Work item >>
Wherever the string "config" occurs in a line of these records, report that line.
== Segment start ==
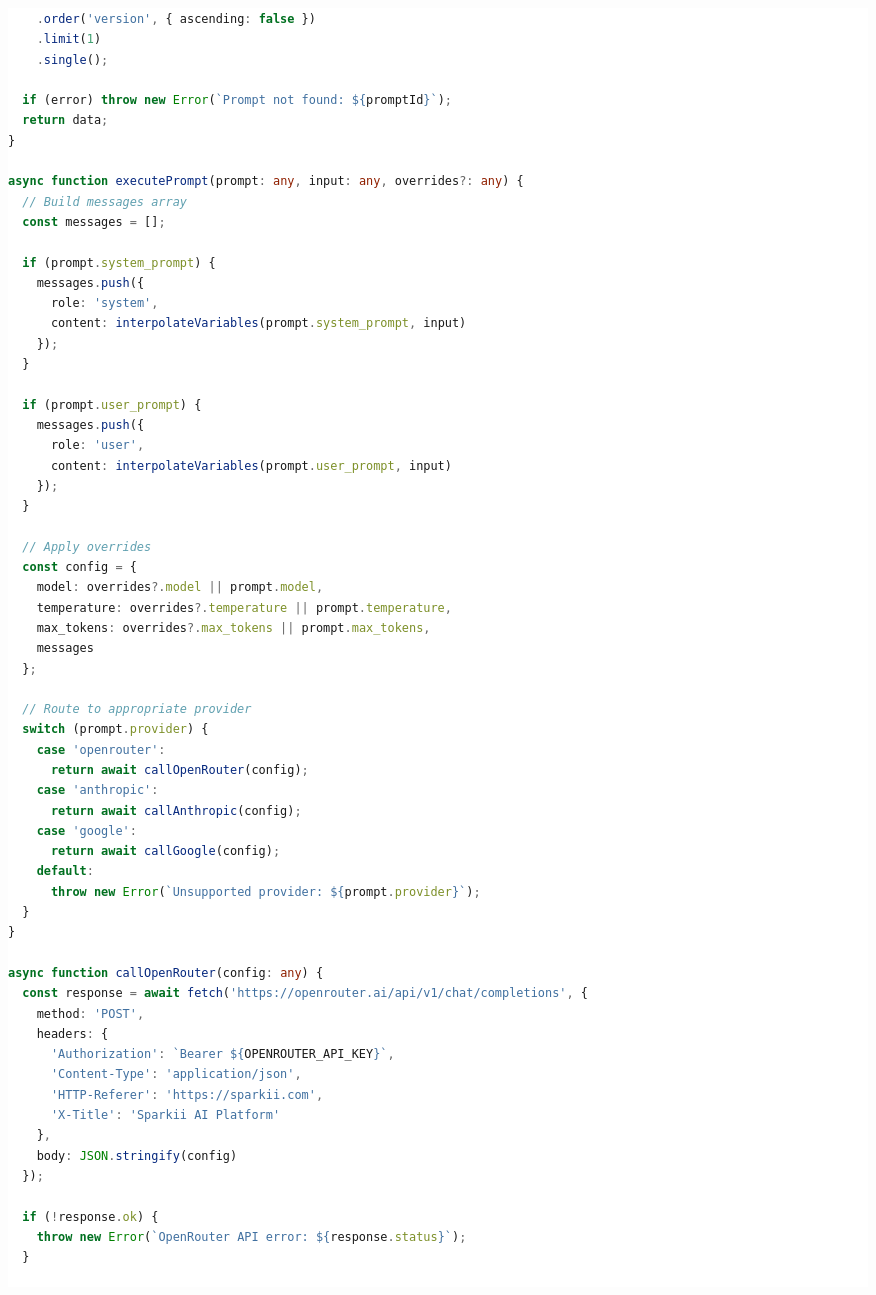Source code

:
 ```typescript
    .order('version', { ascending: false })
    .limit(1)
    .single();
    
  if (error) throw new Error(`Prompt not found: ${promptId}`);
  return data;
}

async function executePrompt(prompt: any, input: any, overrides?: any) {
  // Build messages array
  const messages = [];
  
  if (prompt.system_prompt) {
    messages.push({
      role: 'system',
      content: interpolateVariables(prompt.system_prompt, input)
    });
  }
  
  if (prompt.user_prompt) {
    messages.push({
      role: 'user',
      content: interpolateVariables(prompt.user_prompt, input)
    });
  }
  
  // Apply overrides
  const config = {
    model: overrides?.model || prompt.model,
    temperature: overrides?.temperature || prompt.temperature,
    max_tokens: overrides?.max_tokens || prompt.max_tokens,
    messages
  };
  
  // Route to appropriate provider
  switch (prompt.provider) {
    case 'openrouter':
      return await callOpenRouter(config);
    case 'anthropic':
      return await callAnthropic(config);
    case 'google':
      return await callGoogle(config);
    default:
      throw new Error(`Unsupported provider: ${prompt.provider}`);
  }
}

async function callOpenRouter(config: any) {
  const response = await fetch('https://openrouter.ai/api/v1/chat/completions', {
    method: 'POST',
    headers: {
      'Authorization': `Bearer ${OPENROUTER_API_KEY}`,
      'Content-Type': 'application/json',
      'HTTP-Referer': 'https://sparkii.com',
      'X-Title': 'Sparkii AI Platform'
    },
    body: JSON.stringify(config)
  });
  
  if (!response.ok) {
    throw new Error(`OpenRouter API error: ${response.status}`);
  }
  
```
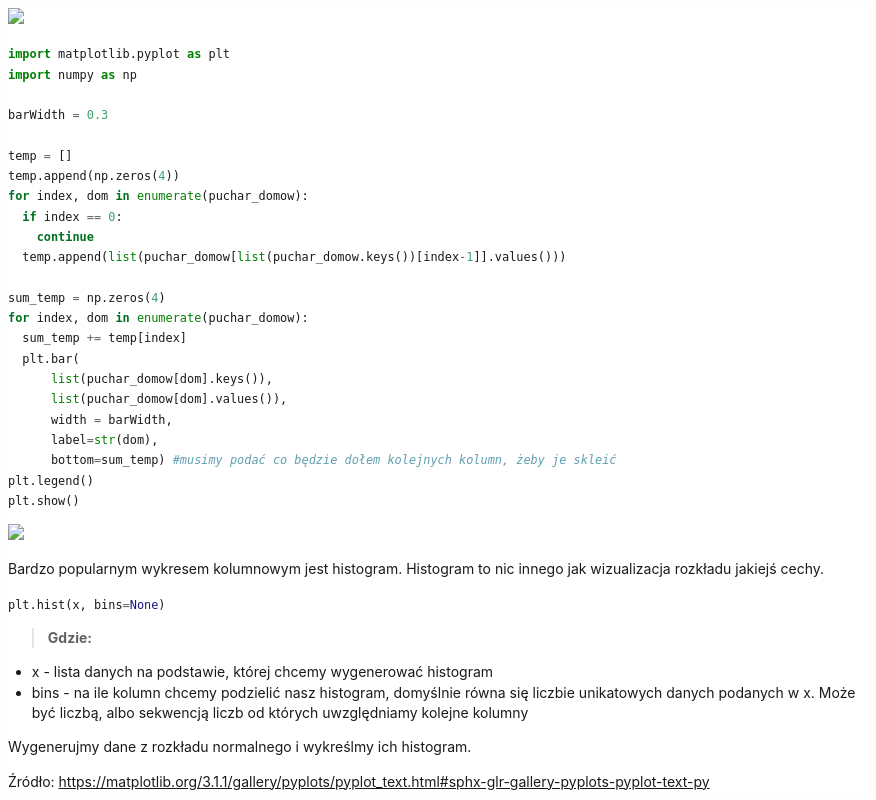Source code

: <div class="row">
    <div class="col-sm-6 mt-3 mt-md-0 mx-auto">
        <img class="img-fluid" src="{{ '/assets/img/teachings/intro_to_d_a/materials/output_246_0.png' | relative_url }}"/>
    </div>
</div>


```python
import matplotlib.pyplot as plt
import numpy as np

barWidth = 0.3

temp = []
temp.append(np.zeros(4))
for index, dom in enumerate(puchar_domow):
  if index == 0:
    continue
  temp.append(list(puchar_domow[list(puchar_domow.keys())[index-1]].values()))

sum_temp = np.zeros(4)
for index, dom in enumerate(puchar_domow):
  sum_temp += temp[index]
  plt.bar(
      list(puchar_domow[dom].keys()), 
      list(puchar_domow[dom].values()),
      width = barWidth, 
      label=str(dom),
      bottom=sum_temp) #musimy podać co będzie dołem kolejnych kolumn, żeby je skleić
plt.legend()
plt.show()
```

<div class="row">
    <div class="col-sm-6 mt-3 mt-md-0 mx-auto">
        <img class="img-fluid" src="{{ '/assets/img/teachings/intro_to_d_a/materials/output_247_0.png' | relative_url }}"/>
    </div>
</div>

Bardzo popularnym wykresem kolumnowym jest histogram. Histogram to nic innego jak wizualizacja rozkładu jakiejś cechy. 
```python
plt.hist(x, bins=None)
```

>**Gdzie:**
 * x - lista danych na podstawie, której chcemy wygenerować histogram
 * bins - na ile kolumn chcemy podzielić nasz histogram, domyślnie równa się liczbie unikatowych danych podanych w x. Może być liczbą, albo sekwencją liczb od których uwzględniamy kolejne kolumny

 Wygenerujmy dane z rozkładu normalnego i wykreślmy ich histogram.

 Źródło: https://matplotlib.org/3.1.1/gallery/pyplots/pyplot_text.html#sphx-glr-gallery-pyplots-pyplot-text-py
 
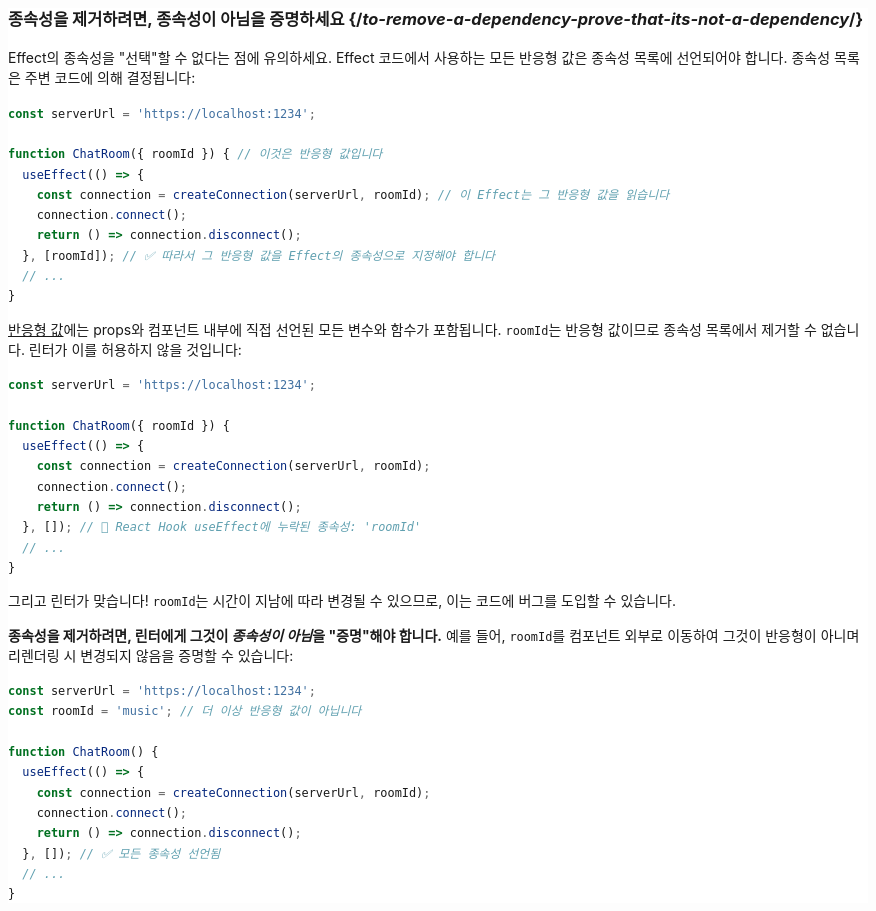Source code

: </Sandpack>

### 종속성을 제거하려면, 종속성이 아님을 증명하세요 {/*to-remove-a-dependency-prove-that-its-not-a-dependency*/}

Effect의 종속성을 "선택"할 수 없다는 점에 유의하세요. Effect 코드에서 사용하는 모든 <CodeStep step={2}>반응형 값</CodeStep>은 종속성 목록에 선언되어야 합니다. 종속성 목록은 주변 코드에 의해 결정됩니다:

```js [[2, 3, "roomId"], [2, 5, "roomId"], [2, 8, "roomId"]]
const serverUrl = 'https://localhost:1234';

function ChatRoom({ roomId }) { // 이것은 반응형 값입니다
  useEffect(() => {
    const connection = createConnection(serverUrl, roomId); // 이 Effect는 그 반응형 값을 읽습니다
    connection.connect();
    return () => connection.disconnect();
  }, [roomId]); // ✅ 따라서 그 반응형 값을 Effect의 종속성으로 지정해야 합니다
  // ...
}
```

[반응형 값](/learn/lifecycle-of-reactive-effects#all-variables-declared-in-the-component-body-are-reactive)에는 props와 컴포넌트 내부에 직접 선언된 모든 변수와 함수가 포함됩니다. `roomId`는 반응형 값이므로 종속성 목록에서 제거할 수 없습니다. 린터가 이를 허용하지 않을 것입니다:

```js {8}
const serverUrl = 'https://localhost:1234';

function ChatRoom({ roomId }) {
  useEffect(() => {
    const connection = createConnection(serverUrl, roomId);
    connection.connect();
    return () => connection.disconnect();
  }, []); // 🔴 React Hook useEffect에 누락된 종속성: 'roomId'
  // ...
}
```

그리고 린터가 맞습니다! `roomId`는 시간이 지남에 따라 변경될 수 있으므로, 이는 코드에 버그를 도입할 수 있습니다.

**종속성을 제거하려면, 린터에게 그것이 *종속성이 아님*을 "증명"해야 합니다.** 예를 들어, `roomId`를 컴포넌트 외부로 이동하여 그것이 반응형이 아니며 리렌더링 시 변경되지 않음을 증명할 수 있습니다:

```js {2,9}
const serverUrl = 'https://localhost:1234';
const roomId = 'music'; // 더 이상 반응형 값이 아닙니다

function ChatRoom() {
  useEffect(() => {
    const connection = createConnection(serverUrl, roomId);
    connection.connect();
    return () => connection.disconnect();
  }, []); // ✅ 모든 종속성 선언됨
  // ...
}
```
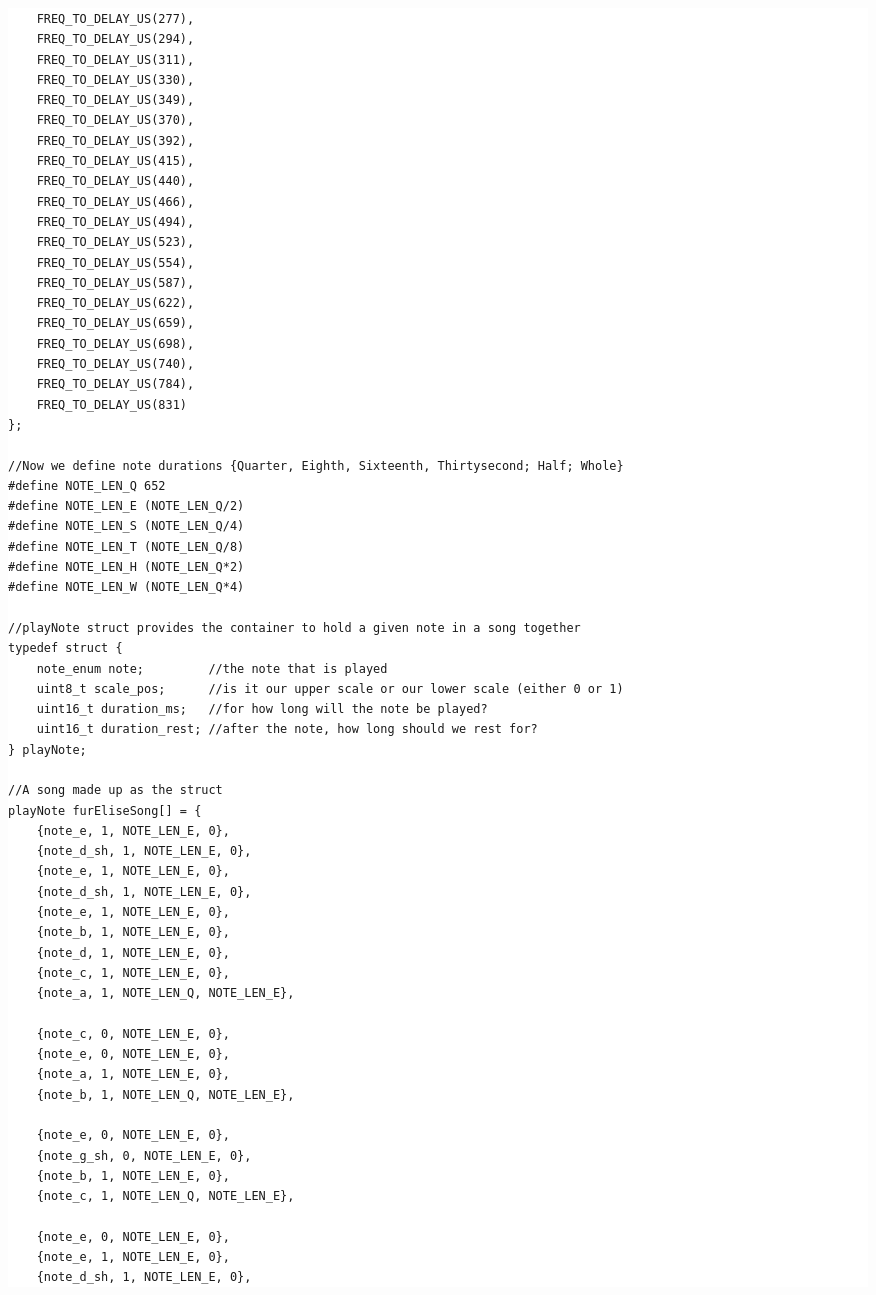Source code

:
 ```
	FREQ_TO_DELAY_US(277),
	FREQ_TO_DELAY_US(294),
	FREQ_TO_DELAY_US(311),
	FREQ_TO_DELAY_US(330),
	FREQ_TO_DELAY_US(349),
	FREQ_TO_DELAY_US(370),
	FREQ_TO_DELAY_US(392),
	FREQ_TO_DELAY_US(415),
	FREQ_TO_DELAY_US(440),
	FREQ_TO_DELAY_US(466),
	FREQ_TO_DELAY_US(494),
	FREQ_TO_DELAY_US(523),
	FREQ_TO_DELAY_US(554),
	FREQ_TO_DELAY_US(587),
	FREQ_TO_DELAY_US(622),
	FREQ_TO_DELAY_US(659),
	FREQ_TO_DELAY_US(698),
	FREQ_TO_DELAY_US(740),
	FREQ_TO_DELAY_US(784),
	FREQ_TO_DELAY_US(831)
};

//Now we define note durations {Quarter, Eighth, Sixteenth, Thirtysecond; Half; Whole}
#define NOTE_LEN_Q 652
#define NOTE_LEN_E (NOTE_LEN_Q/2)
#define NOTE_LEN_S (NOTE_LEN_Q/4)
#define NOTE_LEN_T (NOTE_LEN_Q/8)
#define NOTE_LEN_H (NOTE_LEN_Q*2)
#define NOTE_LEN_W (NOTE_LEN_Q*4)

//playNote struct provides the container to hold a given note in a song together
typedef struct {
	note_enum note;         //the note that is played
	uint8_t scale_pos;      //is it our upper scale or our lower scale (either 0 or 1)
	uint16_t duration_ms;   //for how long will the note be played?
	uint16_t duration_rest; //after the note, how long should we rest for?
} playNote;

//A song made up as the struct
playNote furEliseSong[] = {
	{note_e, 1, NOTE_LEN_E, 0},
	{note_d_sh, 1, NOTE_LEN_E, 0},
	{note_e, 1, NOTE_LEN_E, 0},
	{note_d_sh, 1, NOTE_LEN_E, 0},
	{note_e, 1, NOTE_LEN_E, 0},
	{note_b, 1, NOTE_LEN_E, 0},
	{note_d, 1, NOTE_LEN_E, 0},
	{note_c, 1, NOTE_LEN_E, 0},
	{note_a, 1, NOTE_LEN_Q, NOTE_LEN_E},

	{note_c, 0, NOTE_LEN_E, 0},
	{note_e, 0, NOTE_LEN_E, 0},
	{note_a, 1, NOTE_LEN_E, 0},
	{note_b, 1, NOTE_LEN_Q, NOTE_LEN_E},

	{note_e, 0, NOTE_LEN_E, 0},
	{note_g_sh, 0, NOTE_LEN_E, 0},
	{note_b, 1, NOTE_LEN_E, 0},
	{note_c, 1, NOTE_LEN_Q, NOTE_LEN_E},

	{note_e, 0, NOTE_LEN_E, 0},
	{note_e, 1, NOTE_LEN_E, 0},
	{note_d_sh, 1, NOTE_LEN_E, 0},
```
== Segment end ==
Your solution >>
  const config = {
      return await callOpenRouter(config);
      return await callAnthropic(config);
      return await callGoogle(config);
async function callOpenRouter(config: any) {
    body: JSON.stringify(config)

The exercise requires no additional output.